Dataset entries:

<<<<

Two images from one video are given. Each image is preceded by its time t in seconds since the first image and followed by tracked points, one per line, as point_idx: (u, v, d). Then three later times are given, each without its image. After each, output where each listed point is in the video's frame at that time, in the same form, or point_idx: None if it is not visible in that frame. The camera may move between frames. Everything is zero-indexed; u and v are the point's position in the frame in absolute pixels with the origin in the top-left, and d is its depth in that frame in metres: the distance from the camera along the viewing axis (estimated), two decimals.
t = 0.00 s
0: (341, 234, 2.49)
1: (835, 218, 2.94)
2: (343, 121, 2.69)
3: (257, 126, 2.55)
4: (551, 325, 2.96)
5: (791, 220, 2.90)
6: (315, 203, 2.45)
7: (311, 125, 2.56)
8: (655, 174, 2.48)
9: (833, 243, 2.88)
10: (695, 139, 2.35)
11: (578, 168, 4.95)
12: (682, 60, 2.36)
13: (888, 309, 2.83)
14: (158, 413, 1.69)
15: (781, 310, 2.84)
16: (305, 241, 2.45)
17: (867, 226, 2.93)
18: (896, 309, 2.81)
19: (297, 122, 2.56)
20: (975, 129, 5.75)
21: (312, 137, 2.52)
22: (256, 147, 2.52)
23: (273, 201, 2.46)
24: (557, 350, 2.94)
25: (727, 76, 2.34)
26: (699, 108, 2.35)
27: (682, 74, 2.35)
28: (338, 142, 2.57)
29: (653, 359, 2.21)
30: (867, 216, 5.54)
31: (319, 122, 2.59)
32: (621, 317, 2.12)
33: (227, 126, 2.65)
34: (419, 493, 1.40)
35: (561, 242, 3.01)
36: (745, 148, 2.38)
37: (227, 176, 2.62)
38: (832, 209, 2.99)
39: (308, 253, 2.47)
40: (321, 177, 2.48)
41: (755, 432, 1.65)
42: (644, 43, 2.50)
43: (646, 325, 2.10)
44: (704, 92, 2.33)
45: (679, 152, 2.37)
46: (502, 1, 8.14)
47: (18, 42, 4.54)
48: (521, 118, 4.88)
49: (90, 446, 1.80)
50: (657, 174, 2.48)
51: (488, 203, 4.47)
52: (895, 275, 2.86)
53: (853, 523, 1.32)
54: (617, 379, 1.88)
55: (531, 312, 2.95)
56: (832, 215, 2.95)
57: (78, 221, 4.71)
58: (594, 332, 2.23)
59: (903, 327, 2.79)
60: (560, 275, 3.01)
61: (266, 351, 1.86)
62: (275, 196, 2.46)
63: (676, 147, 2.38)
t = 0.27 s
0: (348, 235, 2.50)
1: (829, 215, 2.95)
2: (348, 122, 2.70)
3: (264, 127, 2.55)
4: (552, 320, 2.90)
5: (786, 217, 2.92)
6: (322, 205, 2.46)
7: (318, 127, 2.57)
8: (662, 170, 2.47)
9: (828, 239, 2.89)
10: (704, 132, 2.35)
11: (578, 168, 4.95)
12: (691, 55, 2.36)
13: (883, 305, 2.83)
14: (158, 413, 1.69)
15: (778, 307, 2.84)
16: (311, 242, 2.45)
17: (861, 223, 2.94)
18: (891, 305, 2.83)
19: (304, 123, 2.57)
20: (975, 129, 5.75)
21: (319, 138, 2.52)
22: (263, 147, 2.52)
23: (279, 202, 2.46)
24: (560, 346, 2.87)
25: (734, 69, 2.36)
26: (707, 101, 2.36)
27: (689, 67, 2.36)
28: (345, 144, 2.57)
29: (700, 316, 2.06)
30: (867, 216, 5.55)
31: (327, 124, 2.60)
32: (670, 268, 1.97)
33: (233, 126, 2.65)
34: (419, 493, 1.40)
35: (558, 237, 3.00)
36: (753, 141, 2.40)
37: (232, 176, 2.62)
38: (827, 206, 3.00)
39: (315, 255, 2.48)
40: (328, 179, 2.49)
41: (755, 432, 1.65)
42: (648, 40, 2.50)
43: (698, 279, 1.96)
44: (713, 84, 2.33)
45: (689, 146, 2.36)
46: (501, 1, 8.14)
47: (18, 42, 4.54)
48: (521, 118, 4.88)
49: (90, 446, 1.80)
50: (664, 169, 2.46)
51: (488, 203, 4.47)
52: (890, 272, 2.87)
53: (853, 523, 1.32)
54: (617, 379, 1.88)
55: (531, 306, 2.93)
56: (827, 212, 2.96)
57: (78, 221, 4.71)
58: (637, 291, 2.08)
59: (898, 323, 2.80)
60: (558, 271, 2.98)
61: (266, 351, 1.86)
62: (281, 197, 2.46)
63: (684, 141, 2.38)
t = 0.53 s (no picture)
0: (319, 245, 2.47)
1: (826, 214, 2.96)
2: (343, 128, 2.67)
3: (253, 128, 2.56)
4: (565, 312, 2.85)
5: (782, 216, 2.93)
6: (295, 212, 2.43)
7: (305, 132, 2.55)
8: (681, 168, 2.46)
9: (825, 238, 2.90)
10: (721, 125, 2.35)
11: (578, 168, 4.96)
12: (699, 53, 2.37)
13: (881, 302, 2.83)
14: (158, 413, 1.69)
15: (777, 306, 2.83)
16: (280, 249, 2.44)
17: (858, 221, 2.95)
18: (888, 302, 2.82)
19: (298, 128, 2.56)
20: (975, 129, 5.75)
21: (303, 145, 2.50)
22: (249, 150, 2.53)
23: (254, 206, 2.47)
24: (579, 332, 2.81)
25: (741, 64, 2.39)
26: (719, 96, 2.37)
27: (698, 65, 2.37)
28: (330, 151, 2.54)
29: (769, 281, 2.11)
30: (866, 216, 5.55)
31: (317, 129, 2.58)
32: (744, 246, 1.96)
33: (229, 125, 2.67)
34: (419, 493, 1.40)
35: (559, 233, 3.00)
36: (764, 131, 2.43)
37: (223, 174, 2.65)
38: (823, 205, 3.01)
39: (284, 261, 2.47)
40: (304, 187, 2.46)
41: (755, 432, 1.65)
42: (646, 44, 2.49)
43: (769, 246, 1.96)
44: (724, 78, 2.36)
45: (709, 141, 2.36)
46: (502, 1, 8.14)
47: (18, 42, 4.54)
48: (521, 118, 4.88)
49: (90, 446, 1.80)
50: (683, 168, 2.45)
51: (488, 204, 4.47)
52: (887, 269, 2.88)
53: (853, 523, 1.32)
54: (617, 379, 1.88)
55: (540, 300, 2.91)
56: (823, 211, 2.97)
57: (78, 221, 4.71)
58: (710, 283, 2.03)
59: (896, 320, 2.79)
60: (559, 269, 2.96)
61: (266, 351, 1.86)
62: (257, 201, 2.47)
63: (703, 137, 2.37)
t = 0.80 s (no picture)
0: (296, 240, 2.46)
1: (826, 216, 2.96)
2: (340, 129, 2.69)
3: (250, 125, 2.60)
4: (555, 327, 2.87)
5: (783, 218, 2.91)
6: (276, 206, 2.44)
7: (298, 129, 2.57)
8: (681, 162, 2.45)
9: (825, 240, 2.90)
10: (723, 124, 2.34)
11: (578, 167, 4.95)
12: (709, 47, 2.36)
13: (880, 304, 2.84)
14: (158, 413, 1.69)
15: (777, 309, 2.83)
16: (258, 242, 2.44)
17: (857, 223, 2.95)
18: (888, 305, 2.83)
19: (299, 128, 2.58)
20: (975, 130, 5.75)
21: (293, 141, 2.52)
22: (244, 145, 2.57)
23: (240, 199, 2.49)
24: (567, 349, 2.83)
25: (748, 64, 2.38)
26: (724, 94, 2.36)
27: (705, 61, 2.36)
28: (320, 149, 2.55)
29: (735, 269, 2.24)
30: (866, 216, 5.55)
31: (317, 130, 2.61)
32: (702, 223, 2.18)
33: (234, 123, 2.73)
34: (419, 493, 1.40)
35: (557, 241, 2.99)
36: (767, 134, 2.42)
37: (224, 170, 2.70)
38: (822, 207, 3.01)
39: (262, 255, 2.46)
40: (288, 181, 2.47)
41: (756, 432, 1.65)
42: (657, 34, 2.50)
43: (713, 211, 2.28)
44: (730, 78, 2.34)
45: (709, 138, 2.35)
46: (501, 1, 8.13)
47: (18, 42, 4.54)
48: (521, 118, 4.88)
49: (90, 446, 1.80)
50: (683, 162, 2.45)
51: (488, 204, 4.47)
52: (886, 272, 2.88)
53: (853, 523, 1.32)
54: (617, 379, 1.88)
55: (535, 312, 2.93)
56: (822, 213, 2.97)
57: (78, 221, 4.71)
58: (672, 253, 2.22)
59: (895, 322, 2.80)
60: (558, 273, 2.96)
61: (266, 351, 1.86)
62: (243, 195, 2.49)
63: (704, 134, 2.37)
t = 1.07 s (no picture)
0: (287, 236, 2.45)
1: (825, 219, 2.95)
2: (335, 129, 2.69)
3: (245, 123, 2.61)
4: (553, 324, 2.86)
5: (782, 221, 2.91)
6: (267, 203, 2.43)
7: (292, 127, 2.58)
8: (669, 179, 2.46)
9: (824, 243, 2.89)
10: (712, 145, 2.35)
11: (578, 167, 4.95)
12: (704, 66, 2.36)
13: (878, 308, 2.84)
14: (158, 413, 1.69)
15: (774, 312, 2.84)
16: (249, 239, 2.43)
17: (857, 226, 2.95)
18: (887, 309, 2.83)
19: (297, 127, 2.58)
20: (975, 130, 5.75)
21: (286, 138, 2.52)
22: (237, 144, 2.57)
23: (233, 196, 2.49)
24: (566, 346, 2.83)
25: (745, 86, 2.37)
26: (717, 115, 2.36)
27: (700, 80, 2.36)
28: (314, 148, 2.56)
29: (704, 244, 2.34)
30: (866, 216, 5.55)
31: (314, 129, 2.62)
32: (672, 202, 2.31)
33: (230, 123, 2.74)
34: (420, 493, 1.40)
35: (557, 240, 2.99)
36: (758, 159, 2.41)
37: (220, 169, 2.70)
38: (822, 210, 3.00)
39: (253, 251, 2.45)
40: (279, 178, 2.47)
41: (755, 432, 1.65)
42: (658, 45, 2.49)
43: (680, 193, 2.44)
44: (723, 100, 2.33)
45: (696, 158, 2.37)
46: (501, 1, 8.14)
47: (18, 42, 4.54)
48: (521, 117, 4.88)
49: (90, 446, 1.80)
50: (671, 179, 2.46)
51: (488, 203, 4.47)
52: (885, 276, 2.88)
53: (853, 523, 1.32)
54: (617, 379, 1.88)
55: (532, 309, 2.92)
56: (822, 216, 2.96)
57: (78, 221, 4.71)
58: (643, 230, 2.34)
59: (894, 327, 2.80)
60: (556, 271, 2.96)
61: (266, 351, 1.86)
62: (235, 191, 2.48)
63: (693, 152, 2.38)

>>>>

### [Assigned task]
Beginning at the first line above, repeat exactly until the line containing "28: (338, 142, 2.57)", which is included.

### [Result below]
Two images from one video are given. Each image is preceded by its time t in seconds since the first image and followed by tracked points, one per line, as point_idx: (u, v, d). Then three later times are given, each without its image. After each, output where each listed point is in the video's frame at that time, in the same form, or point_idx: None if it is not visible in that frame. The camera may move between frames. Everything is zero-indexed; u and v are the point's position in the frame in absolute pixels with the origin in the top-left, and d is its depth in that frame in metres: the distance from the camera along the viewing axis (estimated), two decimals.
t = 0.00 s
0: (341, 234, 2.49)
1: (835, 218, 2.94)
2: (343, 121, 2.69)
3: (257, 126, 2.55)
4: (551, 325, 2.96)
5: (791, 220, 2.90)
6: (315, 203, 2.45)
7: (311, 125, 2.56)
8: (655, 174, 2.48)
9: (833, 243, 2.88)
10: (695, 139, 2.35)
11: (578, 168, 4.95)
12: (682, 60, 2.36)
13: (888, 309, 2.83)
14: (158, 413, 1.69)
15: (781, 310, 2.84)
16: (305, 241, 2.45)
17: (867, 226, 2.93)
18: (896, 309, 2.81)
19: (297, 122, 2.56)
20: (975, 129, 5.75)
21: (312, 137, 2.52)
22: (256, 147, 2.52)
23: (273, 201, 2.46)
24: (557, 350, 2.94)
25: (727, 76, 2.34)
26: (699, 108, 2.35)
27: (682, 74, 2.35)
28: (338, 142, 2.57)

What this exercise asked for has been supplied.